### EXERCISE REQUIREMENTS
The lines of the records that include "above" should all be copied.

### SOURCE MATERIAL
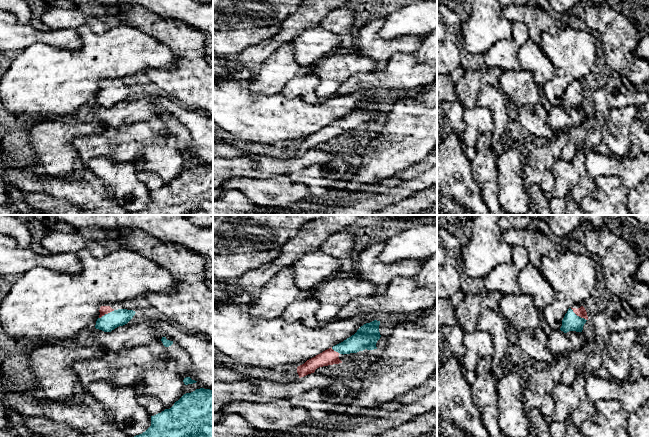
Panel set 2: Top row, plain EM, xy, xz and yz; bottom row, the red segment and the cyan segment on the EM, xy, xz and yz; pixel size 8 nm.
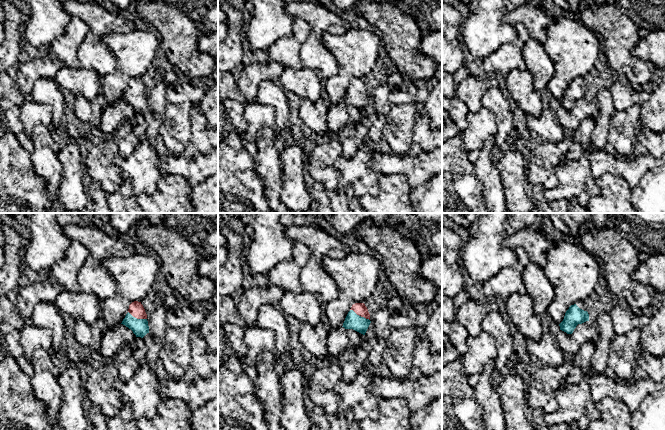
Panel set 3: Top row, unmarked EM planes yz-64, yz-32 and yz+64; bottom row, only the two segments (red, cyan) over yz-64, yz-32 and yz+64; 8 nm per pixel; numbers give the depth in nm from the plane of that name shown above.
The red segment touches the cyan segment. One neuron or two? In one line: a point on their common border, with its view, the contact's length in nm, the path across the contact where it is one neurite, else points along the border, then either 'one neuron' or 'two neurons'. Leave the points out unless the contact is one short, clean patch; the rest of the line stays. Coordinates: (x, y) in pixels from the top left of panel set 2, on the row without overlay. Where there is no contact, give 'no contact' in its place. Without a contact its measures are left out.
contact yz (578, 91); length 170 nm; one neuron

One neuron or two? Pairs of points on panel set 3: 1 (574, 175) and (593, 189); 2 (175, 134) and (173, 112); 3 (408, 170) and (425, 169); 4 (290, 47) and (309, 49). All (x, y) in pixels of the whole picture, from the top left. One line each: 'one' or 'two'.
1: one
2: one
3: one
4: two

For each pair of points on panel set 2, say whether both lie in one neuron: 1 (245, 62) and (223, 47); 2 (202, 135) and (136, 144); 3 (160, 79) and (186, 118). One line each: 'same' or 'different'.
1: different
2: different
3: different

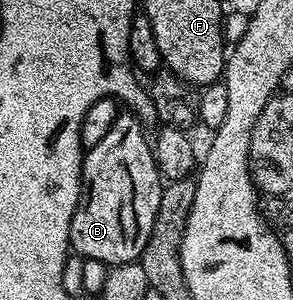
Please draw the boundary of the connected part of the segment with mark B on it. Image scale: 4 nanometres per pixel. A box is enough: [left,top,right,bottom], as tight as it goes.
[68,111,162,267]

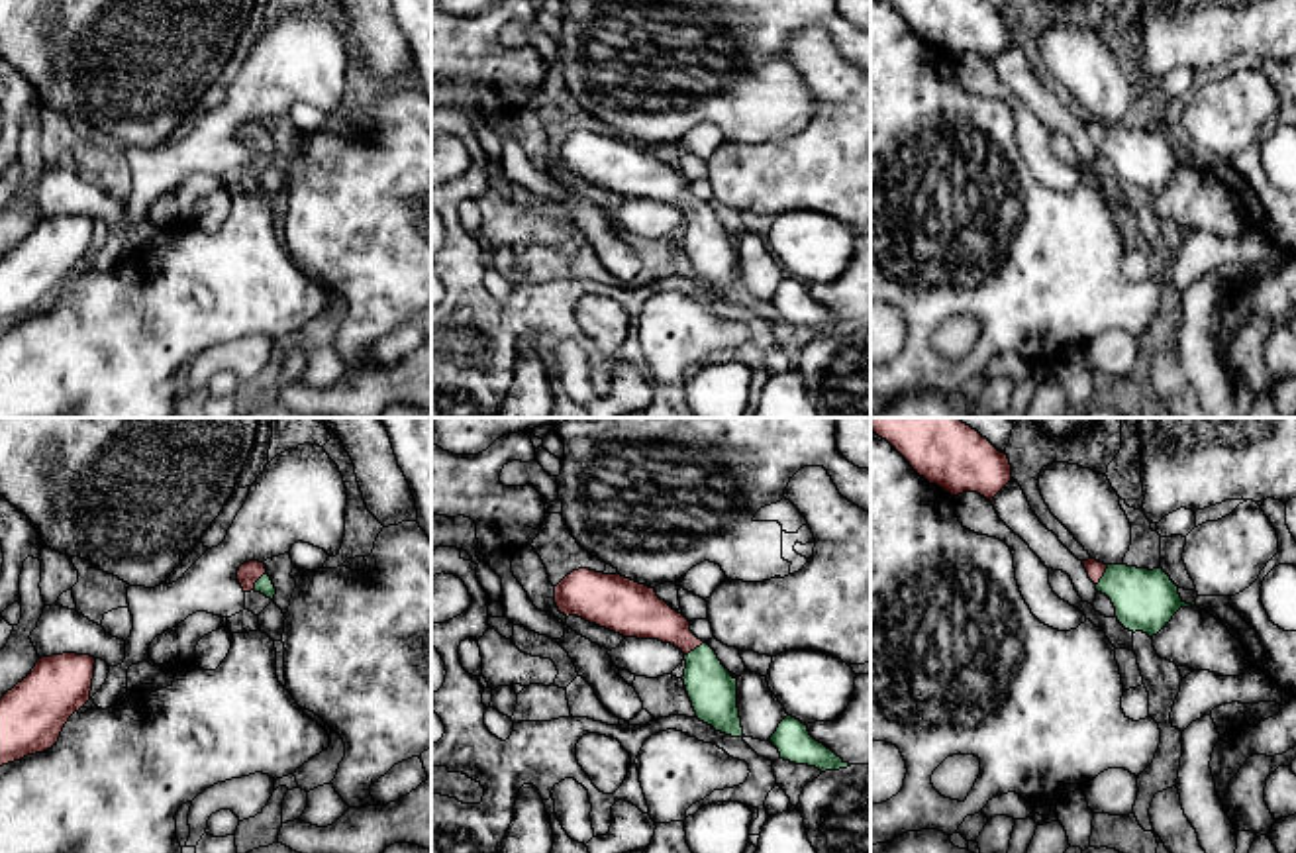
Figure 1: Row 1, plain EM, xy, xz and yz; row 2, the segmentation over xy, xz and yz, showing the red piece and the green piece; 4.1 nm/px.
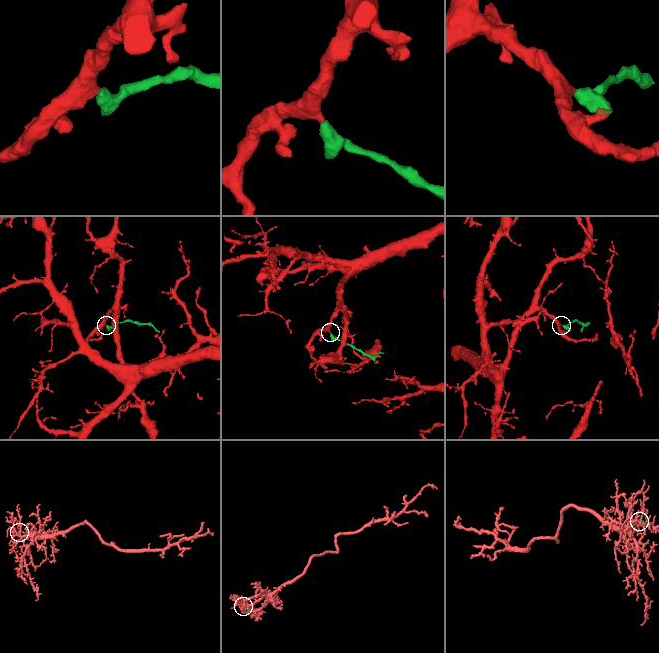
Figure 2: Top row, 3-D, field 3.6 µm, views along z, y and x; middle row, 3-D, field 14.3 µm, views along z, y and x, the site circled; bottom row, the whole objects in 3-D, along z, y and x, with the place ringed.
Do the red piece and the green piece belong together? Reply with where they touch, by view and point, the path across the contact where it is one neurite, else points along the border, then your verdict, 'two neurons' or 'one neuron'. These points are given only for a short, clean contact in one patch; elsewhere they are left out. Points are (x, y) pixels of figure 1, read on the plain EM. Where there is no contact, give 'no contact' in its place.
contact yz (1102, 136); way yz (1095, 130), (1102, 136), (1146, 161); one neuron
* * *
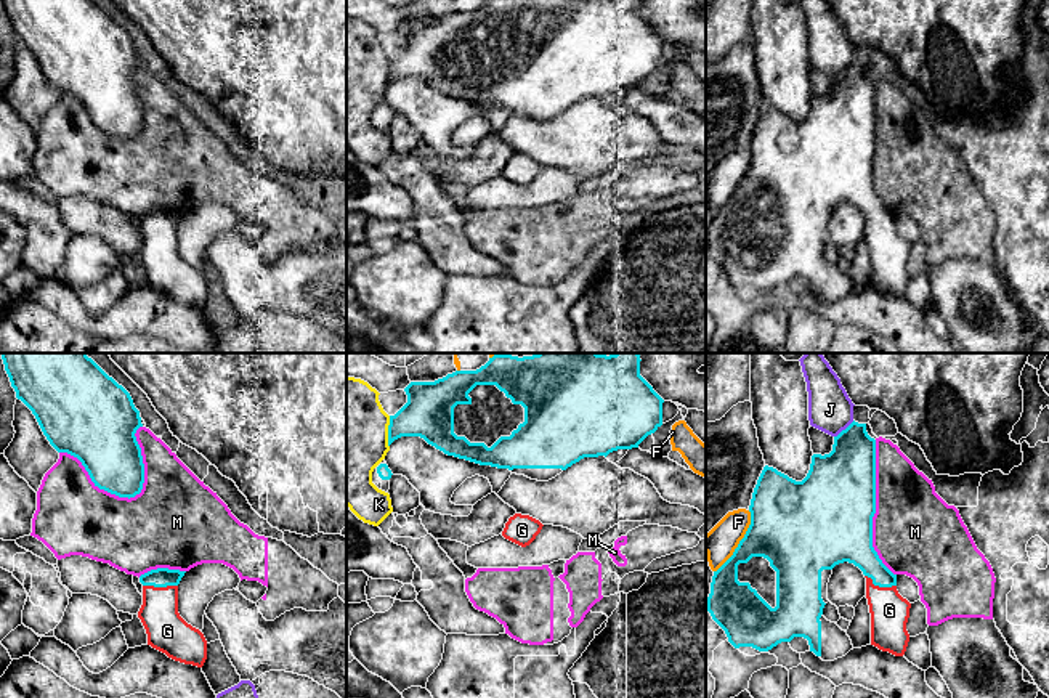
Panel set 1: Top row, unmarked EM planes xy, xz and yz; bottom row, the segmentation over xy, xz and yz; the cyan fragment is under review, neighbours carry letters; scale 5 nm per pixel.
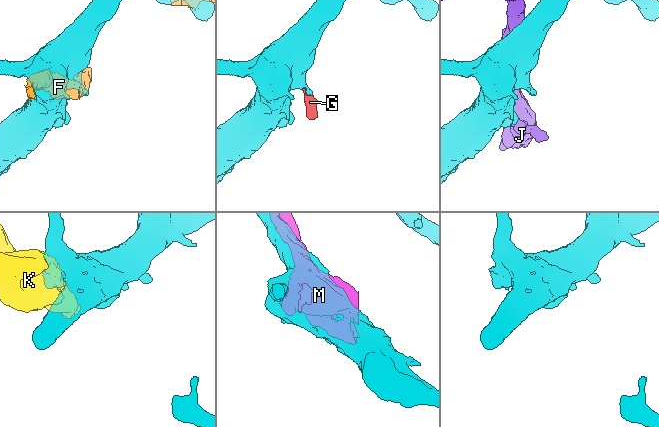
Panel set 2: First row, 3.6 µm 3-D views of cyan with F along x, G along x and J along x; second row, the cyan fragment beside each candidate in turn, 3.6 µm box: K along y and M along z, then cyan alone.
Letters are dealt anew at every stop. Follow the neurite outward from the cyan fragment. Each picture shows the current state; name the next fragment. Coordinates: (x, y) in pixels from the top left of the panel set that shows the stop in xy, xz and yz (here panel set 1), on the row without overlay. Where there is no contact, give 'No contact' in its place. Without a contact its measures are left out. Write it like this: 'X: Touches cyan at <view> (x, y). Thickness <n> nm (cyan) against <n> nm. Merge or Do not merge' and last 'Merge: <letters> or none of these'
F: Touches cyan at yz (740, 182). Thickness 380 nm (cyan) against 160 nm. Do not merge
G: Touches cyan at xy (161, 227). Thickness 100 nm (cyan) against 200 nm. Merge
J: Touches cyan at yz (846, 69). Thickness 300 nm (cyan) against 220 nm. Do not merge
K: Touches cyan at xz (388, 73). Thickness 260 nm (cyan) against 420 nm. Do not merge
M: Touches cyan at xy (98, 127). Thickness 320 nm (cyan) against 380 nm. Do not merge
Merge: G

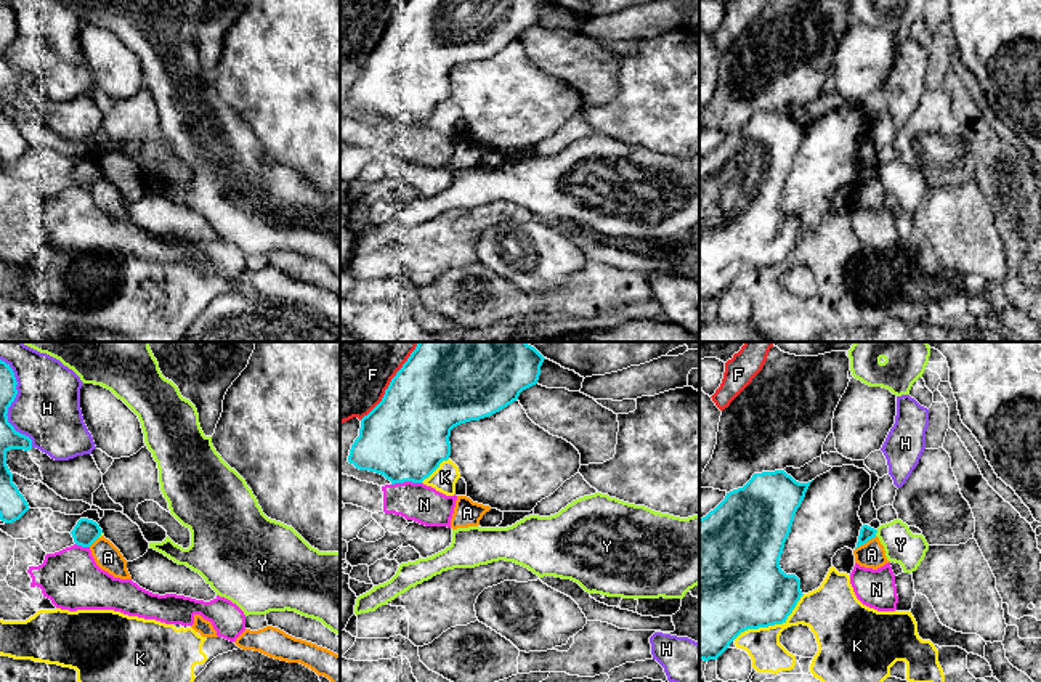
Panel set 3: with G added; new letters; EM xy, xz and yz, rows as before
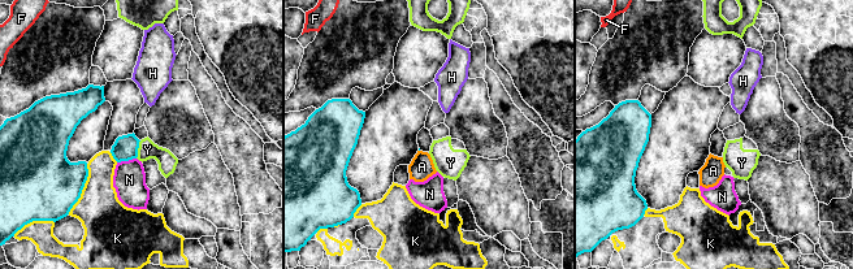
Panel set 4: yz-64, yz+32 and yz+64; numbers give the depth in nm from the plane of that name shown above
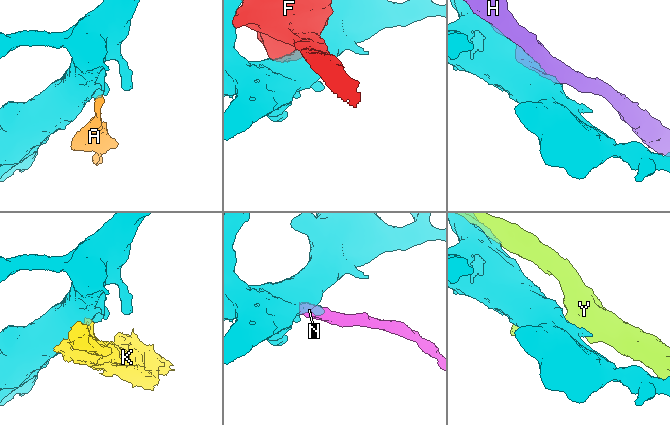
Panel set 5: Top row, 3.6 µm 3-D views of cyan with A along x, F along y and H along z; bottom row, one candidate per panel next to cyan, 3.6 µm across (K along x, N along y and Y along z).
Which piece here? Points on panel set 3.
---
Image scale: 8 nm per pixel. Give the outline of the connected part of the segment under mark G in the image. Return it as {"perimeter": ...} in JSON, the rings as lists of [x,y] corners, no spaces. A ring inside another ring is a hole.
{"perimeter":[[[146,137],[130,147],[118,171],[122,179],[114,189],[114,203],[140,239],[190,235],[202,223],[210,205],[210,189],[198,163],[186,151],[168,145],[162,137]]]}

### TASK RESULT
Panel set 3: Top row, unmarked EM planes yz-64, yz-32 and yz+64; bottom row, only the two segments (red, cyan) over yz-64, yz-32 and yz+64; 8 nm per pixel; numbers give the depth in nm from the plane of that name shown above.
Panel set 4: yz-64, yz+32 and yz+64; numbers give the depth in nm from the plane of that name shown above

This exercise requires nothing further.